If a district tells you your child's IEP cannot be implemented because they're in the process of transitioning, that is not a valid reason to suspend services. Services must be comparable and continuous.
The Mississippi IEP & 504 Blueprint includes district-specific dispute resolution guides, evaluation request templates, and strategies for navigating charter school and school-choice settings in Mississippi — including what to do when the district claims it can't provide what the IEP requires.
Key Questions to Ask in Any Non-Traditional Setting
Before enrolling a child with a disability in a charter school, private school, or beginning homeschool:
Charter school: Ask directly whether they have special education staff on site or contract with the district. Ask how many students with IEPs are currently enrolled. Ask how they handle evaluation requests.

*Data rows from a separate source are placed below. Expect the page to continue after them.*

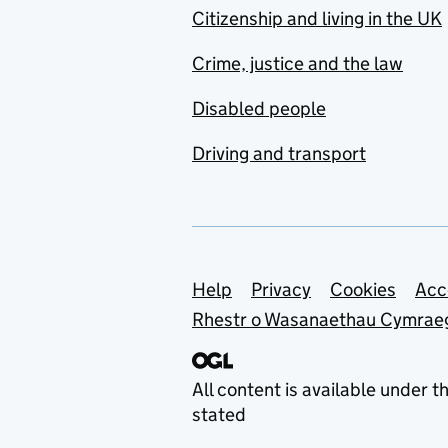
Citizenship and living in the UK
Crime, justice and the law
Disabled people
Driving and transport
Support links
Help
Privacy
Cookies
Acc
Rhestr o Wasanaethau Cymrae
All content is available under t
stated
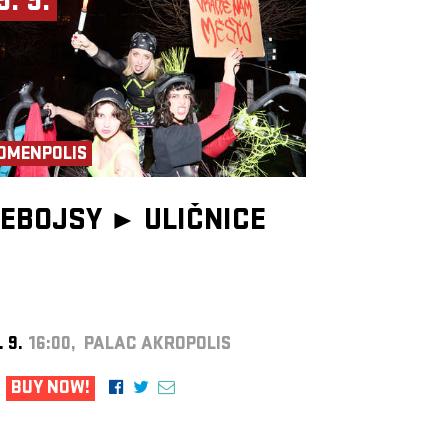
9. 9.
OMENPOLIS
EBOJSY ►
ULIČNICE
. 9.
16:00, PALAC AKROPOLIS
BUY NOW!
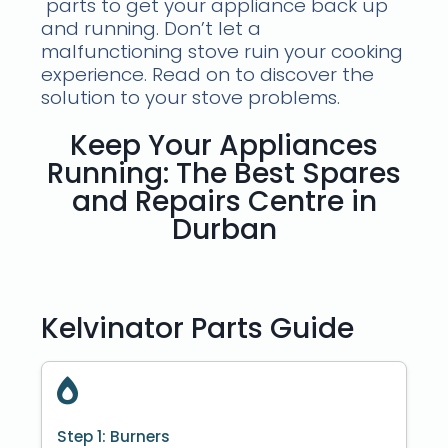
parts to get your appliance back up
and running. Don’t let a
malfunctioning stove ruin your cooking
experience. Read on to discover the
solution to your stove problems.
Keep Your Appliances
Running: The Best Spares
and Repairs Centre in
Durban
Kelvinator Parts Guide
Step 1: Burners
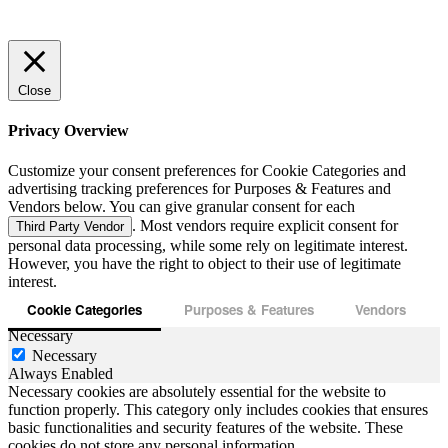
Close
Privacy Overview
Customize your consent preferences for Cookie Categories and
advertising tracking preferences for Purposes & Features and
Vendors below. You can give granular consent for each
. Most vendors require explicit consent for
Third Party Vendor
personal data processing, while some rely on legitimate interest.
However, you have the right to object to their use of legitimate
interest.
Cookie Categories
Purposes & Features
Vendors
Necessary
Necessary
Always Enabled
Necessary cookies are absolutely essential for the website to
function properly. This category only includes cookies that ensures
basic functionalities and security features of the website. These
cookies do not store any personal information.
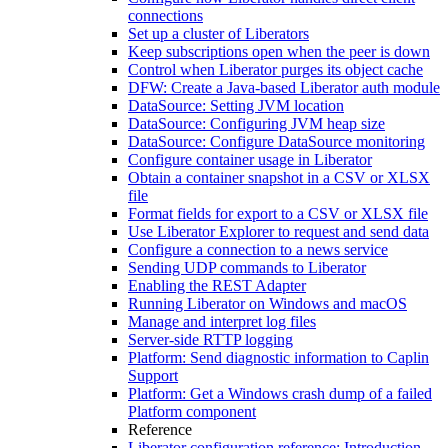
connections
Set up a cluster of Liberators
Keep subscriptions open when the peer is down
Control when Liberator purges its object cache
DFW: Create a Java-based Liberator auth module
DataSource: Setting JVM location
DataSource: Configuring JVM heap size
DataSource: Configure DataSource monitoring
Configure container usage in Liberator
Obtain a container snapshot in a CSV or XLSX
file
Format fields for export to a CSV or XLSX file
Use Liberator Explorer to request and send data
Configure a connection to a news service
Sending UDP commands to Liberator
Enabling the REST Adapter
Running Liberator on Windows and macOS
Manage and interpret log files
Server-side RTTP logging
Platform: Send diagnostic information to Caplin
Support
Platform: Get a Windows crash dump of a failed
Platform component
Reference
Liberator configuration reference: Introduction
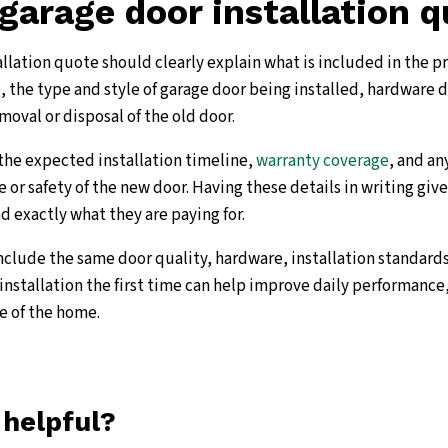
garage door installation 
allation quote should clearly explain what is included in the p
, the type and style of garage door being installed, hardware d
moval or disposal of the old door.
the expected installation timeline,
warranty coverage
, and a
 or safety of the new door. Having these details in writing gi
exactly what they are paying for.
clude the same door quality, hardware, installation standards
installation the first time can help improve daily performance,
e of the home.
 helpful?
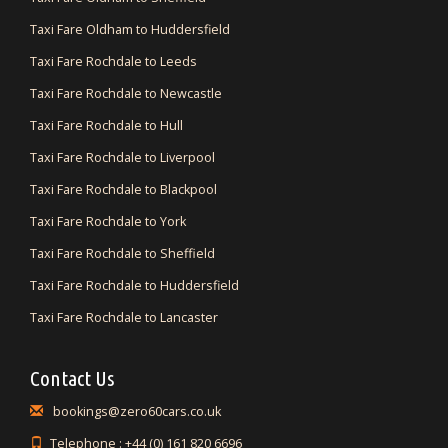
Taxi Fare Oldham to Huddersfield
Taxi Fare Rochdale to Leeds
Taxi Fare Rochdale to Newcastle
Taxi Fare Rochdale to Hull
Taxi Fare Rochdale to Liverpool
Taxi Fare Rochdale to Blackpool
Taxi Fare Rochdale to York
Taxi Fare Rochdale to Sheffield
Taxi Fare Rochdale to Huddersfield
Taxi Fare Rochdale to Lancaster
Contact Us
bookings@zero60cars.co.uk
Telephone : +44 (0) 161 820 6696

Private school: Ask your home district for a Child Find evaluation. Ask what proportionate share services they are currently offering to private school students in your area. Get the Services Plan offer in writing.
Homeschool: Ask your district what their current policy is regarding Child Find evaluations for homeschooled students. Ask whether the district has updated its practices following HB 1251 developments.
Mississippi's special education framework is navigable in all of these settings — but the rights and obligations differ significantly depending on which path you choose.